The problem:
Copy the lines below word for word, leaving out the pictures.

Exercise materials:

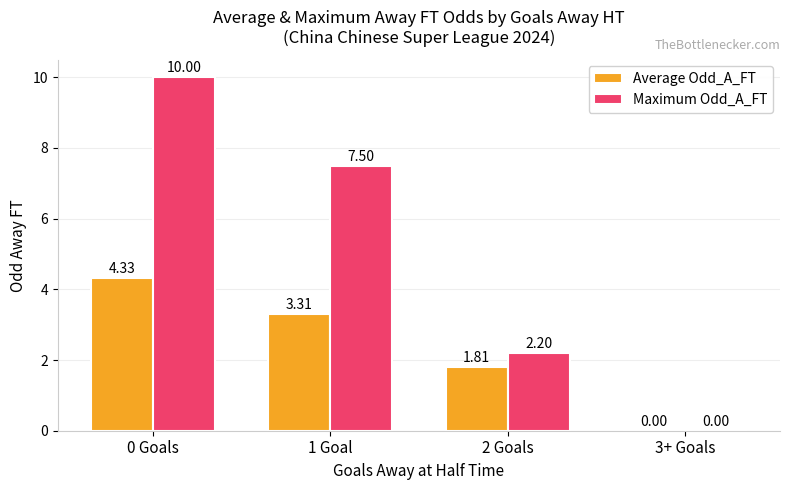

What are all the series names shown in the legend?

Average Odd_A_FT, Maximum Odd_A_FT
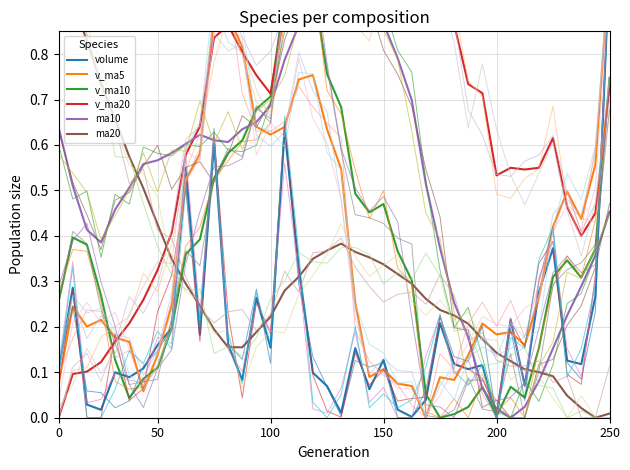

Read the ma20 value at 26.

0.3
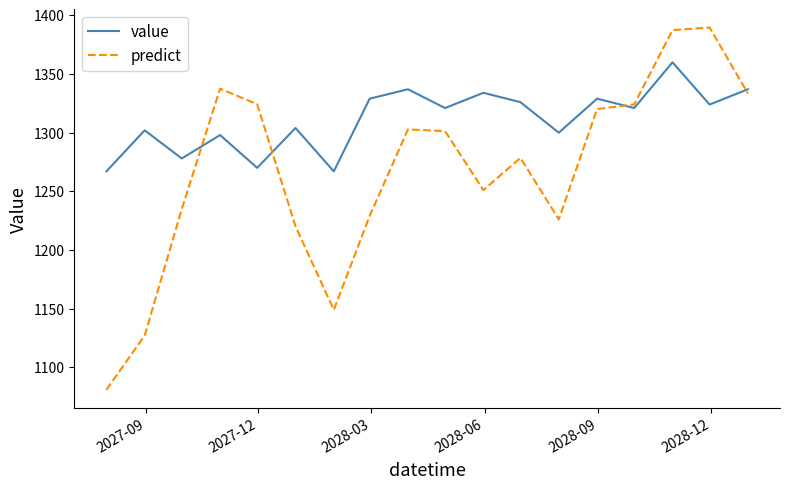

What is the smallest value displayed?

1080.7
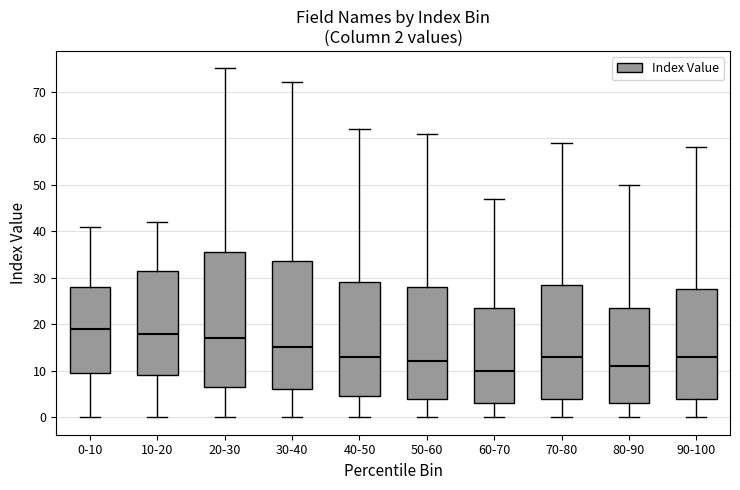

Which box's median line is the highest?

0-10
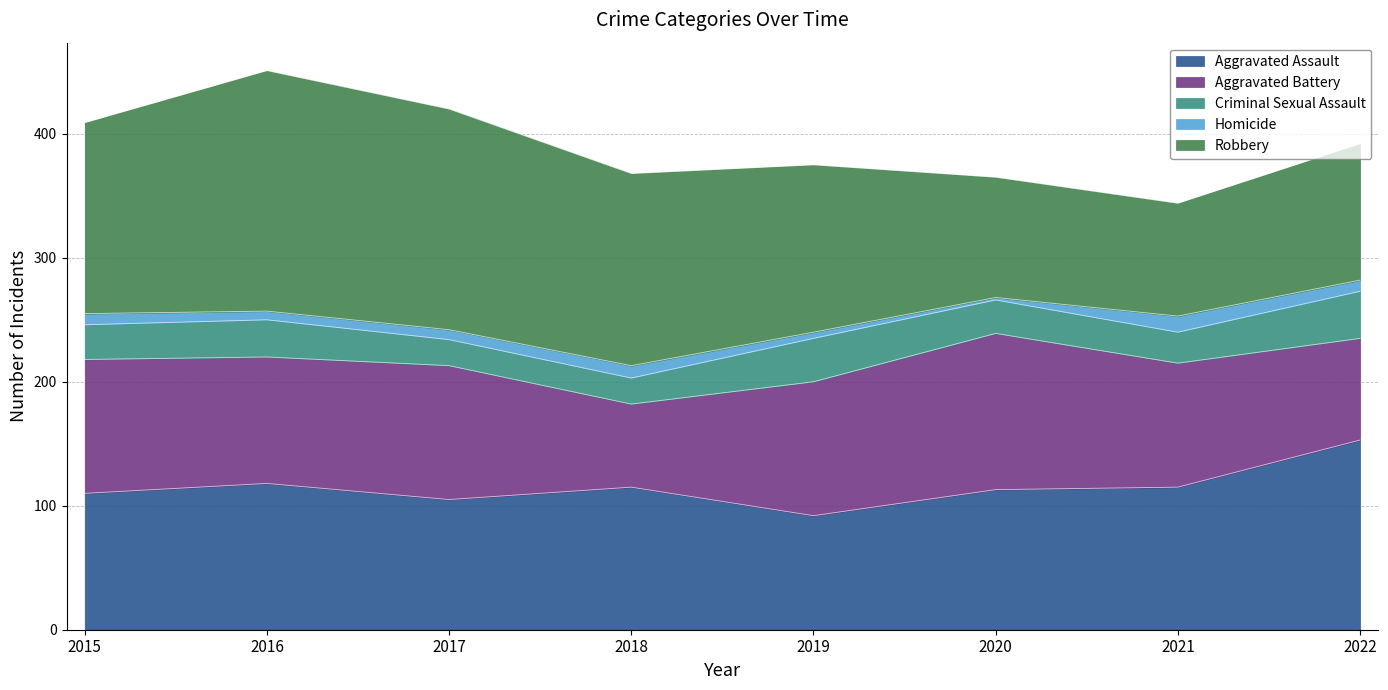

True or false: Aggravated Assault and Homicide intersect in this chart.

False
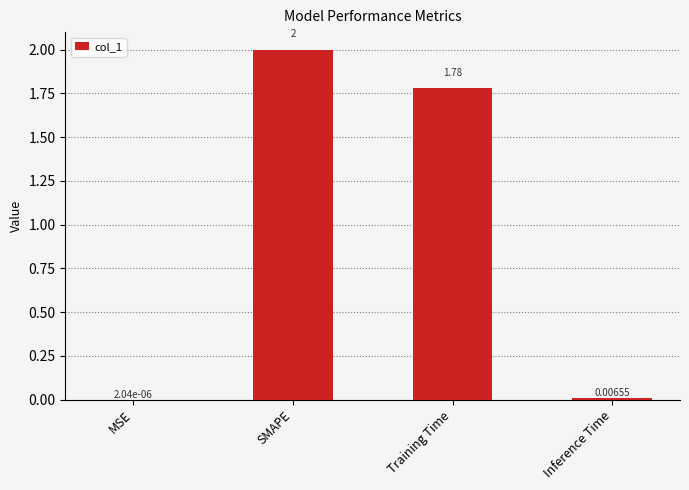

Between MSE and SMAPE, which is larger?

SMAPE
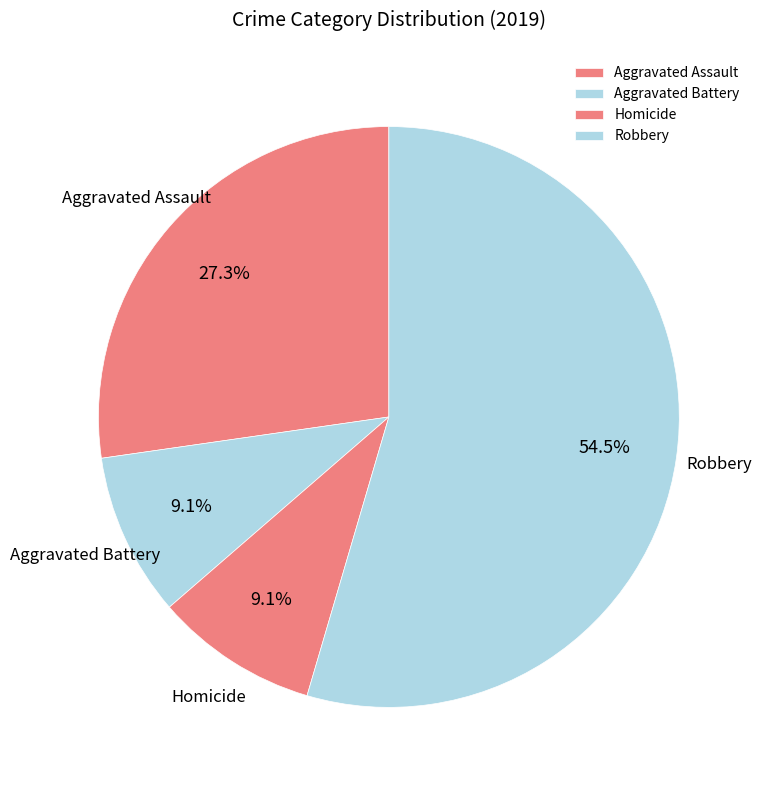

Which category has the biggest portion of the pie?

Robbery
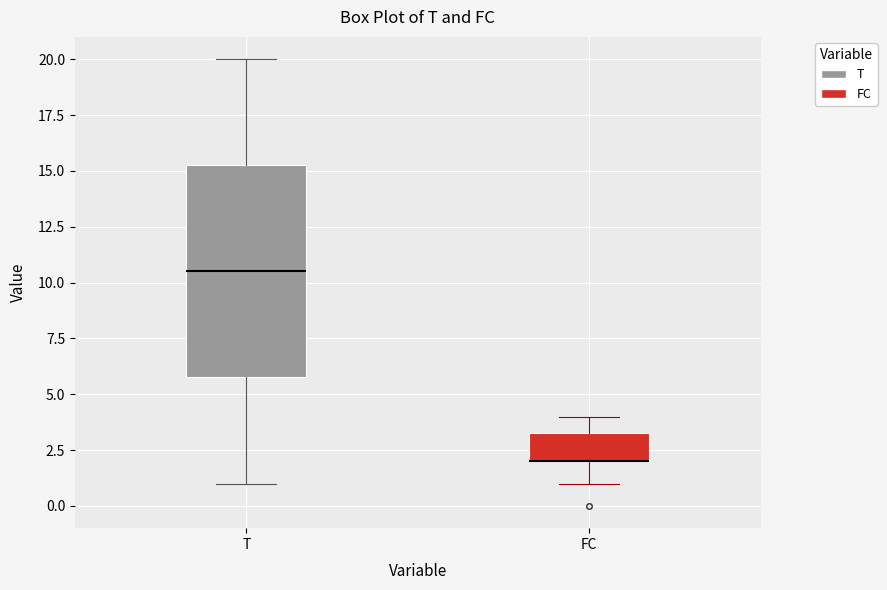

Where is the upper edge of the box for FC on the y-axis? The values are not printed on the chart, so give them approximately, as read against the axis.

3.5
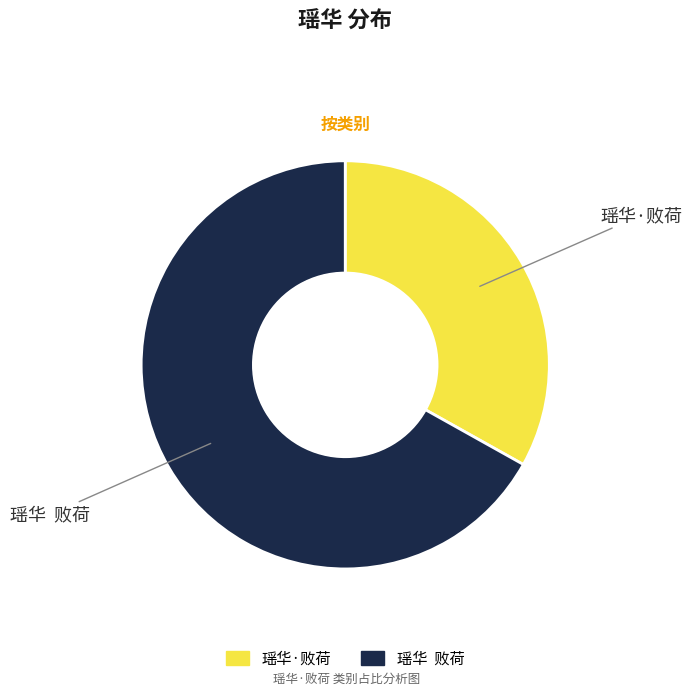

Is there a majority slice in this chart?

Yes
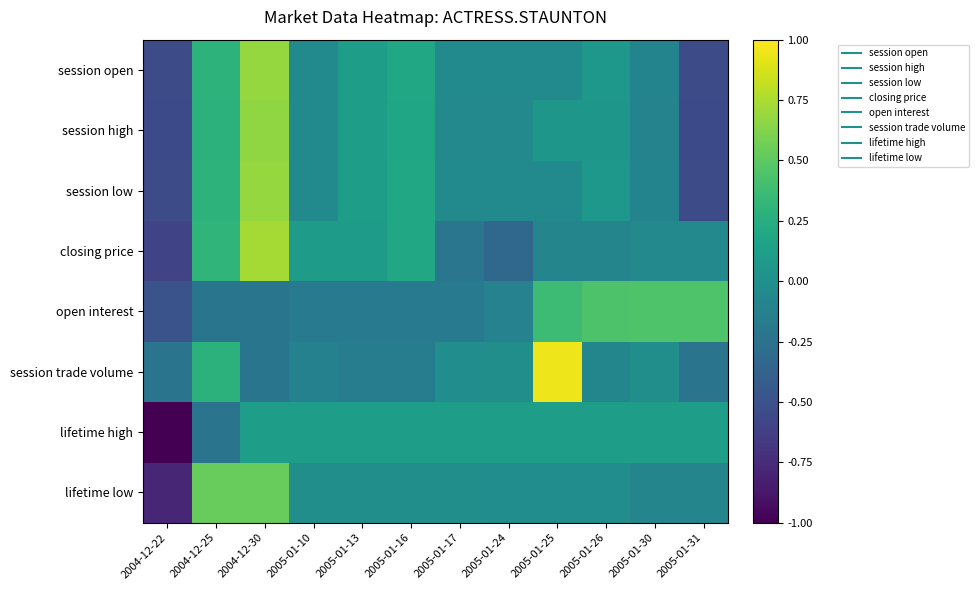

At which category is the sum across all series the highest?

2004-12-30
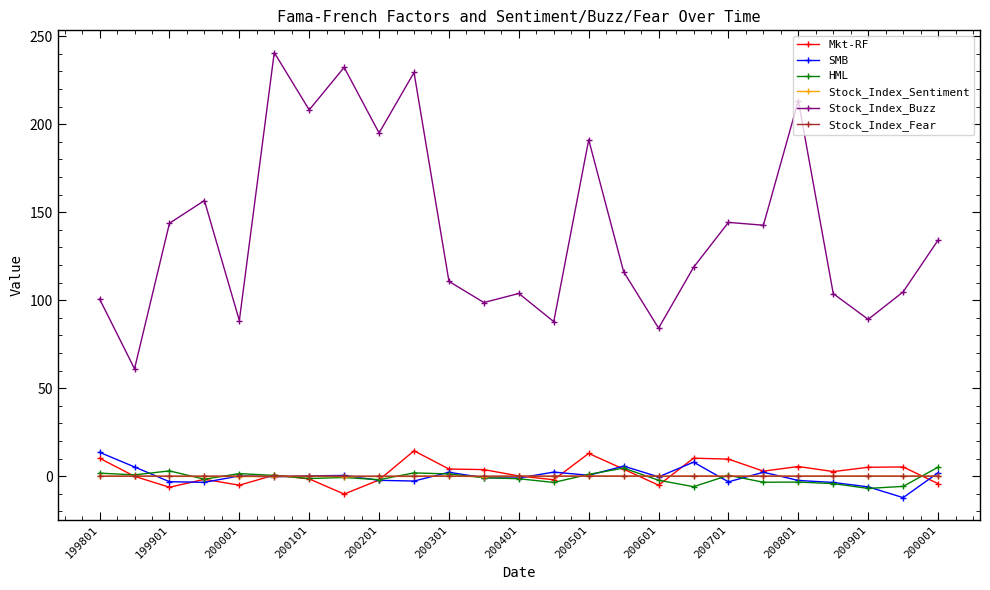

What is the lowest value of the Stock_Index_Sentiment series?

-0.3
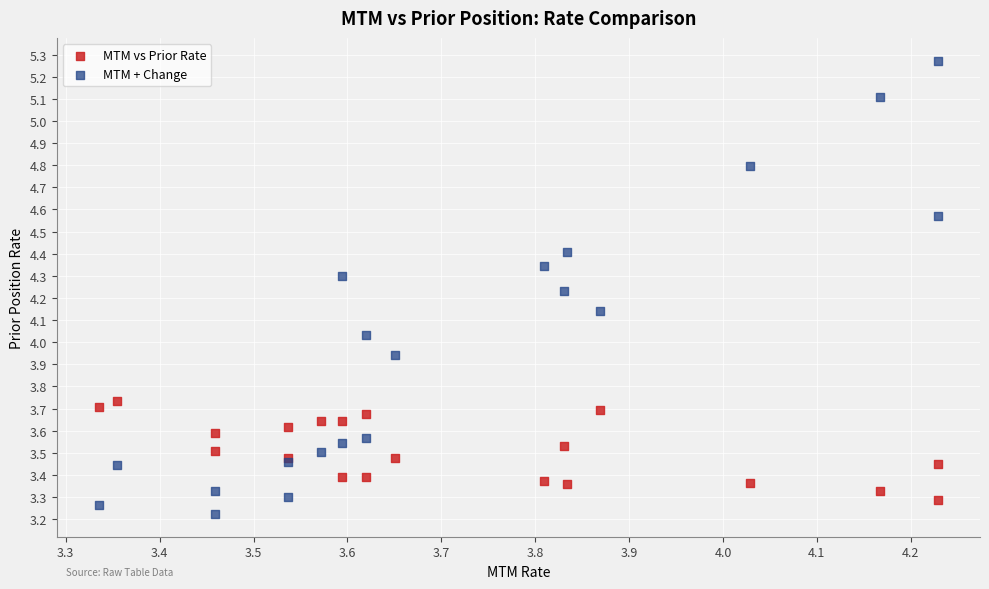

Which series reaches the maximum Y coordinate?

MTM + Change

Response area:
What are all the series names shown in the legend?

Average Odd_A_FT, Maximum Odd_A_FT

Read the ma20 value at 26.

0.3

What is the smallest value displayed?

1080.7

Which box's median line is the highest?

0-10

True or false: Aggravated Assault and Homicide intersect in this chart.

False

Between MSE and SMAPE, which is larger?

SMAPE

Which category has the biggest portion of the pie?

Robbery

Where is the upper edge of the box for FC on the y-axis? The values are not printed on the chart, so give them approximately, as read against the axis.

3.5

Is there a majority slice in this chart?

Yes

At which category is the sum across all series the highest?

2004-12-30

What is the lowest value of the Stock_Index_Sentiment series?

-0.3

Which series reaches the maximum Y coordinate?

MTM + Change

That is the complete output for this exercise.